Your instructions: Copy out every line of the records in which "HOLDINGS" can be found.

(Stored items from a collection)
--------

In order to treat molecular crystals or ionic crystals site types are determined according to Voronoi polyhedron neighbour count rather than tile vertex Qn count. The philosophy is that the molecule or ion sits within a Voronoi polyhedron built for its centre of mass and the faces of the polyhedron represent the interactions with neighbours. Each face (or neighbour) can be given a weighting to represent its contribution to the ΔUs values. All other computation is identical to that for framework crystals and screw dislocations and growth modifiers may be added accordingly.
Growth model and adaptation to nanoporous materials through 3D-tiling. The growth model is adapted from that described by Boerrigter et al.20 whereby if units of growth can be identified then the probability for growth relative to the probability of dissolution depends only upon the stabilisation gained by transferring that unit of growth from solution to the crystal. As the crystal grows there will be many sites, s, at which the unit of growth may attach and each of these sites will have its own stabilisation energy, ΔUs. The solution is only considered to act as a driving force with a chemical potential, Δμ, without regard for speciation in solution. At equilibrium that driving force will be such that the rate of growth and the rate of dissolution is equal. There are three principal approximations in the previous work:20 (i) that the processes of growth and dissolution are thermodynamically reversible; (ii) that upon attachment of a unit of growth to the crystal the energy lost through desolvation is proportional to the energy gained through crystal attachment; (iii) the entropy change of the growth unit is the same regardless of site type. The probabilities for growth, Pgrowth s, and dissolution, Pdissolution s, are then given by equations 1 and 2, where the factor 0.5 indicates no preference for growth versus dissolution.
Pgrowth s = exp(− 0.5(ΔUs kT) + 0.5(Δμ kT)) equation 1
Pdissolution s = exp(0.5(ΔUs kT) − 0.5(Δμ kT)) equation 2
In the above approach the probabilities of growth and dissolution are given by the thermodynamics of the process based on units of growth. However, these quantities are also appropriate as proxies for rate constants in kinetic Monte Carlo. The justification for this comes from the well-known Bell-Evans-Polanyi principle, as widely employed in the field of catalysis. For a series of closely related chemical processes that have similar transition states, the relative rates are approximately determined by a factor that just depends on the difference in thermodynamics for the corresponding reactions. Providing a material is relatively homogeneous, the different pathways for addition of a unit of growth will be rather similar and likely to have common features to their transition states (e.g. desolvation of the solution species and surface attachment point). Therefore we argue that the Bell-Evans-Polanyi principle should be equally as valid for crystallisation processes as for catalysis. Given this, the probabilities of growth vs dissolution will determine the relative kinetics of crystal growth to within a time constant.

--------

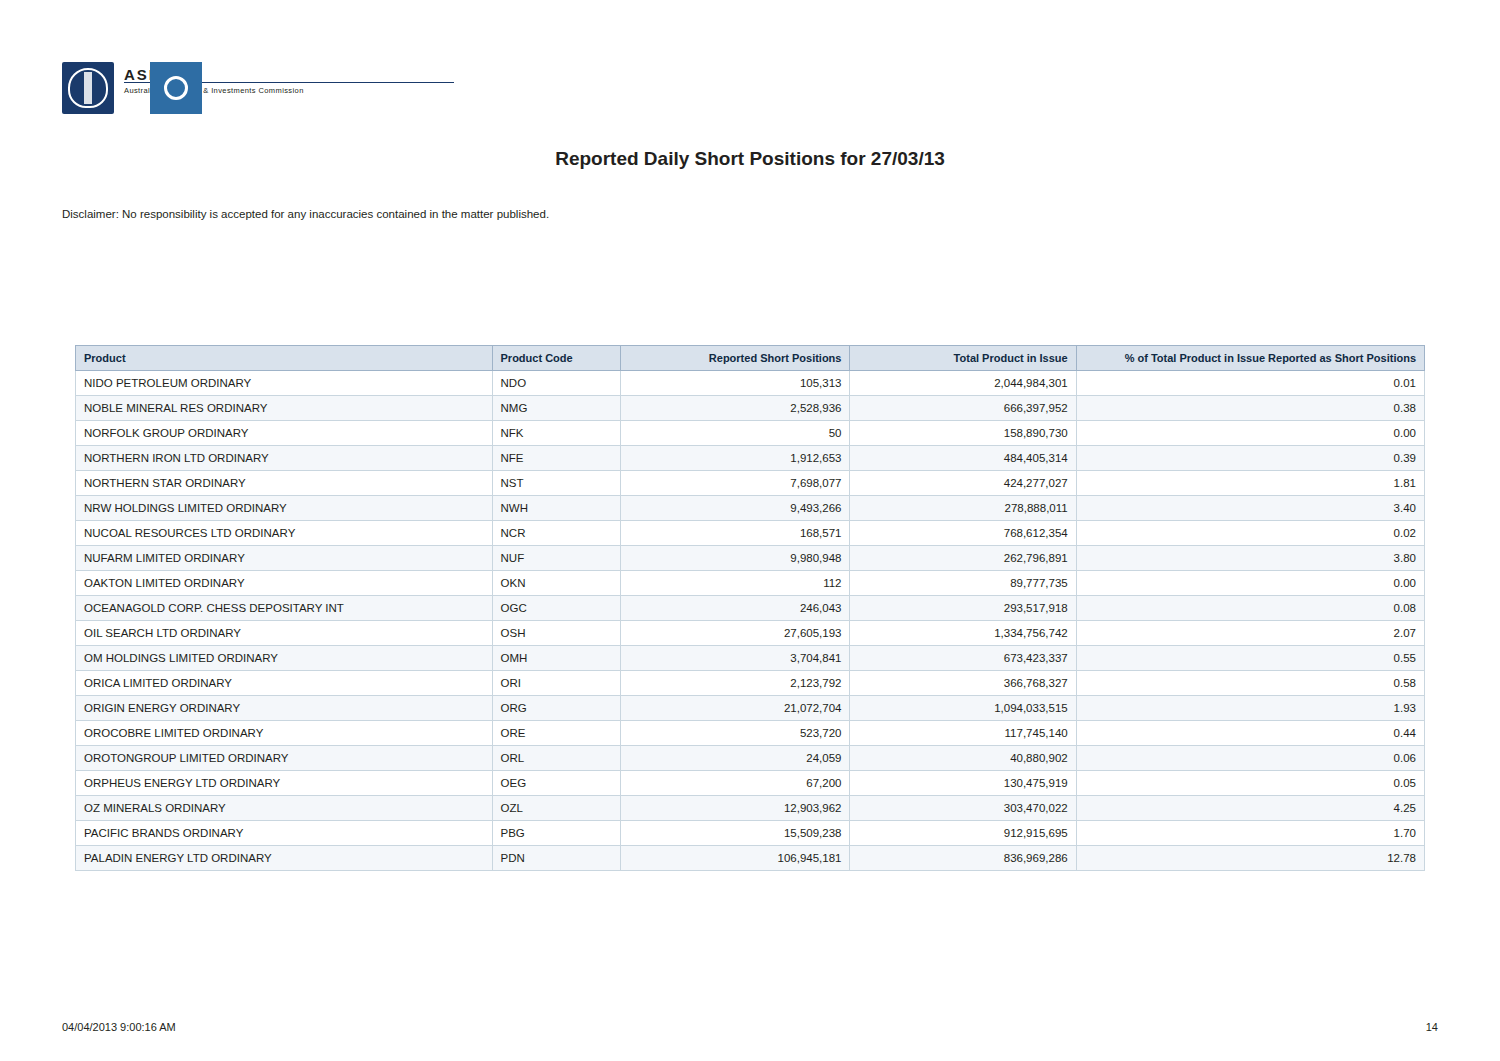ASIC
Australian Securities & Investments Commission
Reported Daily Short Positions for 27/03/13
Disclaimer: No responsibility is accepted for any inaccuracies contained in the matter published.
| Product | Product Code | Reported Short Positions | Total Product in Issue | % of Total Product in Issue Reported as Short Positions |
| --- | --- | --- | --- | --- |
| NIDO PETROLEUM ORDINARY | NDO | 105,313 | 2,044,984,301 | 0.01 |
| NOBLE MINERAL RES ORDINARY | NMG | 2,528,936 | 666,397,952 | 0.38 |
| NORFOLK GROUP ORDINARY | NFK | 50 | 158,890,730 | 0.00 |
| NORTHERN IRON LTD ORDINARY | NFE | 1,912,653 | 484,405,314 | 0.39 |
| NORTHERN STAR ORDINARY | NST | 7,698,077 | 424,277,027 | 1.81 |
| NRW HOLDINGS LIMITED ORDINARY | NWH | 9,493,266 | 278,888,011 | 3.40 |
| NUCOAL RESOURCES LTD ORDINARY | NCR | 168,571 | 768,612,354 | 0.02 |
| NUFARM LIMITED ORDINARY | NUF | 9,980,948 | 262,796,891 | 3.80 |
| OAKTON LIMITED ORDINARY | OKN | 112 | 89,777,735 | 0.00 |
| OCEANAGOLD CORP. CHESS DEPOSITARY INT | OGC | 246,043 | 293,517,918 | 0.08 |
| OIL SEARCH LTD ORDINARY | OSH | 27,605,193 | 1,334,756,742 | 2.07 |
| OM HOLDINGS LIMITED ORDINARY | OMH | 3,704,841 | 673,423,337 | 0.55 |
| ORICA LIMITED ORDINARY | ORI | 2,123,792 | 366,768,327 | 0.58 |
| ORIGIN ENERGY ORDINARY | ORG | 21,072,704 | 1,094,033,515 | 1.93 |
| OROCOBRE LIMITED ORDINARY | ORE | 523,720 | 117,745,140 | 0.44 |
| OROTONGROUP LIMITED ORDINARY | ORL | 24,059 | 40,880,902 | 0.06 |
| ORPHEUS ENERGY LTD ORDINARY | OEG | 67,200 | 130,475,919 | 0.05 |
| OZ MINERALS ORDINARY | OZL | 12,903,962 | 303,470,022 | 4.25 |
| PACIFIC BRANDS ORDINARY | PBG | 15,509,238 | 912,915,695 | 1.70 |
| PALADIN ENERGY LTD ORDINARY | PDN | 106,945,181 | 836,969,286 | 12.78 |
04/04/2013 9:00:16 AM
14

--------

Task response:
| NRW HOLDINGS LIMITED ORDINARY | NWH | 9,493,266 | 278,888,011 | 3.40 |
| OM HOLDINGS LIMITED ORDINARY | OMH | 3,704,841 | 673,423,337 | 0.55 |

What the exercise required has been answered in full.